» **TEKS LATIHAN**:
━━━
Riza Chalid: Buronan Global dan Bayang-Bayang Korupsi Migas

ORBITINDONESIA.COM – Red Notice Interpol resmi diterbitkan untuk saudagar minyak Mohammad Riza Chalid, menggemparkan dunia perburuan buronan internasional.

Mohammad Riza Chalid, tokoh kontroversial dalam dunia migas Indonesia, kini menjadi buronan internasional. Sejak ditetapkan sebagai tersangka kasus korupsi pada Juli 2025, Riza Chalid belum berhasil diadili. Kejaksaan Agung dan Mabes Polri terus berupaya mengusut kasus ini, namun Riza Chalid diduga berlindung di salah satu dari 196 negara anggota Interpol.

Kasus Riza Chalid mencerminkan kompleksitas dan tantangan dalam menangani korupsi lintas negara. Red Notice Interpol menjadi senjata penting dalam upaya mengejar buronan yang bergerak cepat melintasi batas negara. Dalam kurun waktu 2018-2023, dugaan korupsi di PT Pertamina menciptakan kerugian besar, menyoroti kelemahan tata kelola perusahaan negara.
━━━
» **DATA UNTUK ANALISIS**:
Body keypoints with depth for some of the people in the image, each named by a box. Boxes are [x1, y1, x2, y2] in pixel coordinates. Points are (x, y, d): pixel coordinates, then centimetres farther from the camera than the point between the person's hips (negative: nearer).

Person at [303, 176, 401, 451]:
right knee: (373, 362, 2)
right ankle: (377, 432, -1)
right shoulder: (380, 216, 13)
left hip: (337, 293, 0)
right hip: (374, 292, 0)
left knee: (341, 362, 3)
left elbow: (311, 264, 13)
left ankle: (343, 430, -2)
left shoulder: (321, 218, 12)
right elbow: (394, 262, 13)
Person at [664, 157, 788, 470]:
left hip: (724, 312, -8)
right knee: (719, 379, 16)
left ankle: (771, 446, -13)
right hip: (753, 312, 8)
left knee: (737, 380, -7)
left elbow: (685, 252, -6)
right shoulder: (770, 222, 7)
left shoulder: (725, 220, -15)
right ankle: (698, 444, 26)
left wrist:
━━━
» **TUGAS YANG DIKERJAKAN**:
a – Cetak bagian artikel tentang Riza Chalid dari "Riza Chalid: Buronan" sampai "negara anggota Interpol." tanpa mengubah satu kata pun.
b – Sebutkan semua lembaga penegak hukum yang disebut dalam artikel tentang Riza Chalid.
c – Lanjutkan artikel tentang Riza Chalid mulai dari kalimat terakhir yang ada.

» **KUNCI JAWABAN**:
a –
Riza Chalid: Buronan Global dan Bayang-Bayang Korupsi Migas

ORBITINDONESIA.COM – Red Notice Interpol resmi diterbitkan untuk saudagar minyak Mohammad Riza Chalid, menggemparkan dunia perburuan buronan internasional.

Mohammad Riza Chalid, tokoh kontroversial dalam dunia migas Indonesia, kini menjadi buronan internasional. Sejak ditetapkan sebagai tersangka kasus korupsi pada Juli 2025, Riza Chalid belum berhasil diadili. Kejaksaan Agung dan Mabes Polri terus berupaya mengusut kasus ini, namun Riza Chalid diduga berlindung di salah satu dari 196 negara anggota Interpol.

b – Interpol, Kejaksaan Agung, Mabes Polri

c –
Penerbitan Red Notice untuk Riza Chalid menyoroti pentingnya kerjasama internasional dalam melawan korupsi. Namun, keberhasilan penangkapan tidak hanya bergantung pada birokrasi dan hukum, tetapi juga diplomasi. Pertanyaannya, apakah upaya ini akan menjadi preseden untuk kasus-kasus serupa di masa depan, atau justru terjebak dalam politik internasional?

Kasus Riza Chalid adalah ujian bagi penegak hukum Indonesia dan Interpol. Harapan publik terletak pada transparansi dan keadilan yang harus ditegakkan. Mampukah kita belajar dari kasus ini untuk memberantas korupsi yang mengakar? Atau, apakah kita akan menyaksikan lagi seorang buronan yang lolos dari jerat hukum?